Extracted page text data
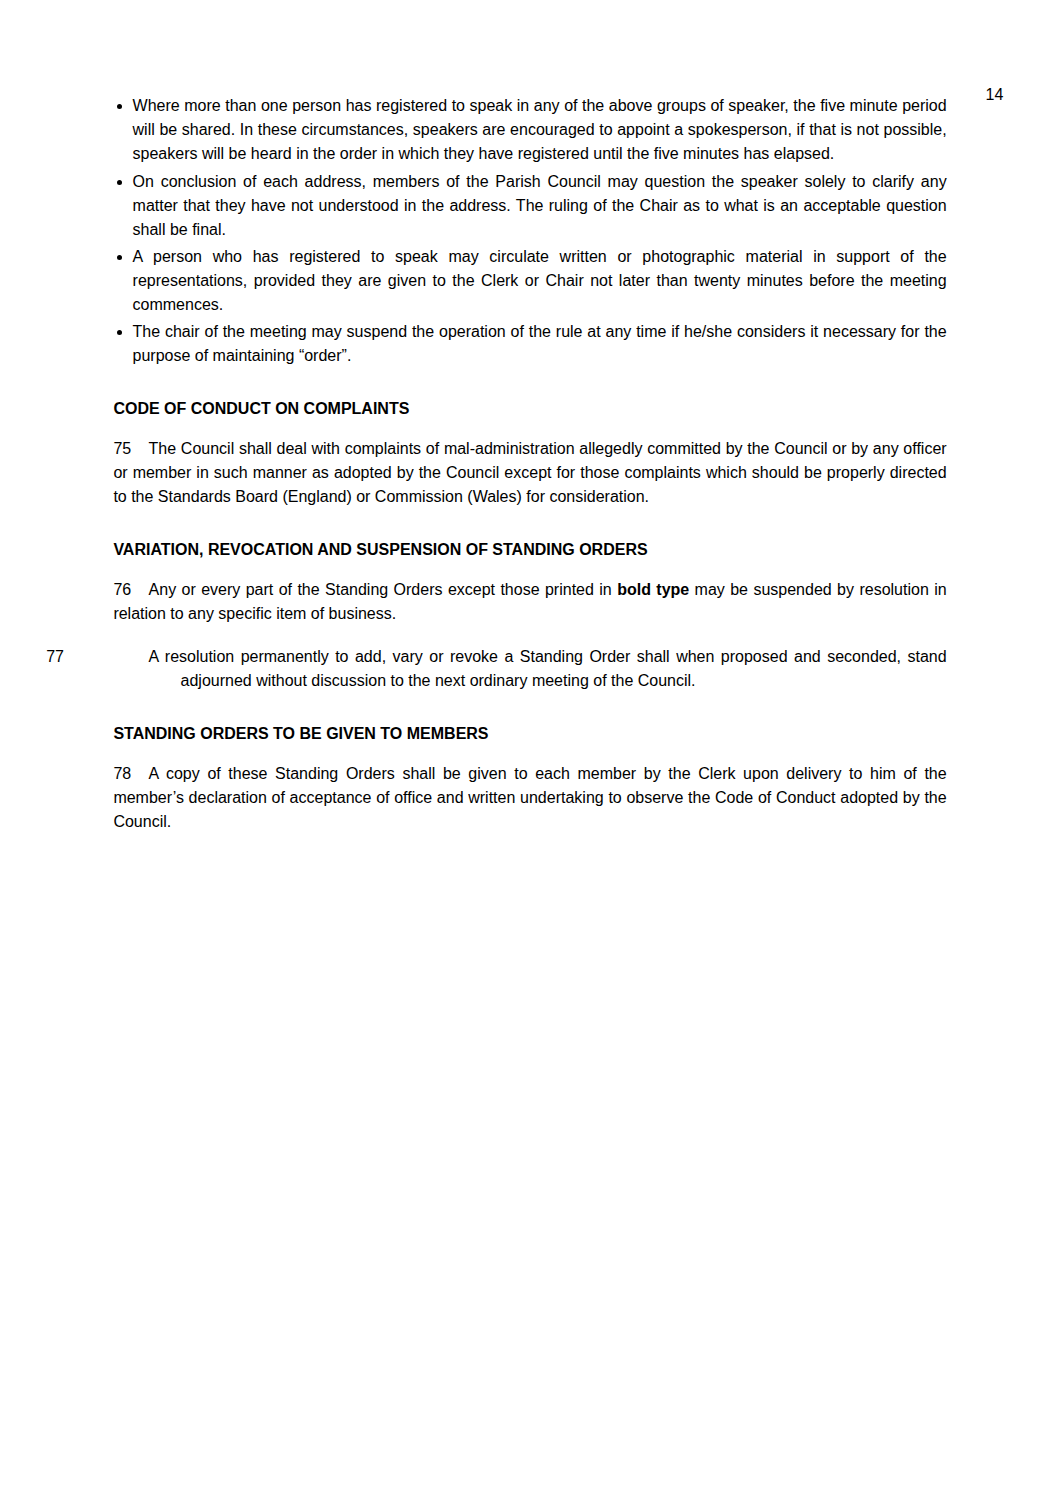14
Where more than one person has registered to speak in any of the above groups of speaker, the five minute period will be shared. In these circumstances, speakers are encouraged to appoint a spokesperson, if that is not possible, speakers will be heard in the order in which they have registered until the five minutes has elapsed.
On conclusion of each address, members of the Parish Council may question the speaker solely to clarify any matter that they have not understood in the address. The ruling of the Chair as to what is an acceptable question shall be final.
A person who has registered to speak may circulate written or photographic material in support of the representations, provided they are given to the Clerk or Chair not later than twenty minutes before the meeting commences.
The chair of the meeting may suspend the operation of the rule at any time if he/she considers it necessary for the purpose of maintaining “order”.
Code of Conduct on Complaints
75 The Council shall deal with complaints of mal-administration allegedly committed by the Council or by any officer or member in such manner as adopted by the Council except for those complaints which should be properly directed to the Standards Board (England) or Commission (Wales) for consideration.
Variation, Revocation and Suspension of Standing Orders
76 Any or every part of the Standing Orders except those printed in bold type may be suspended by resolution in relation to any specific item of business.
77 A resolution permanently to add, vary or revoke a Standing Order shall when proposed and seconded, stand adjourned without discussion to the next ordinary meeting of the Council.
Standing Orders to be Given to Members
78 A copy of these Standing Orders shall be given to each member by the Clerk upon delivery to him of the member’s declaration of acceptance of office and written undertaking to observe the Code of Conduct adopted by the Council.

• **WHAT YOU WILL DO**:
Look above for the line with "Where more than" and the line with "Code of Conduct on Complaints". Retype those two lines and every line between them exactly, adding nothing.

• **THE ANSWER**:
Where more than one person has registered to speak in any of the above groups of speaker, the five minute period will be shared. In these circumstances, speakers are encouraged to appoint a spokesperson, if that is not possible, speakers will be heard in the order in which they have registered until the five minutes has elapsed.
On conclusion of each address, members of the Parish Council may question the speaker solely to clarify any matter that they have not understood in the address. The ruling of the Chair as to what is an acceptable question shall be final.
A person who has registered to speak may circulate written or photographic material in support of the representations, provided they are given to the Clerk or Chair not later than twenty minutes before the meeting commences.
The chair of the meeting may suspend the operation of the rule at any time if he/she considers it necessary for the purpose of maintaining “order”.
Code of Conduct on Complaints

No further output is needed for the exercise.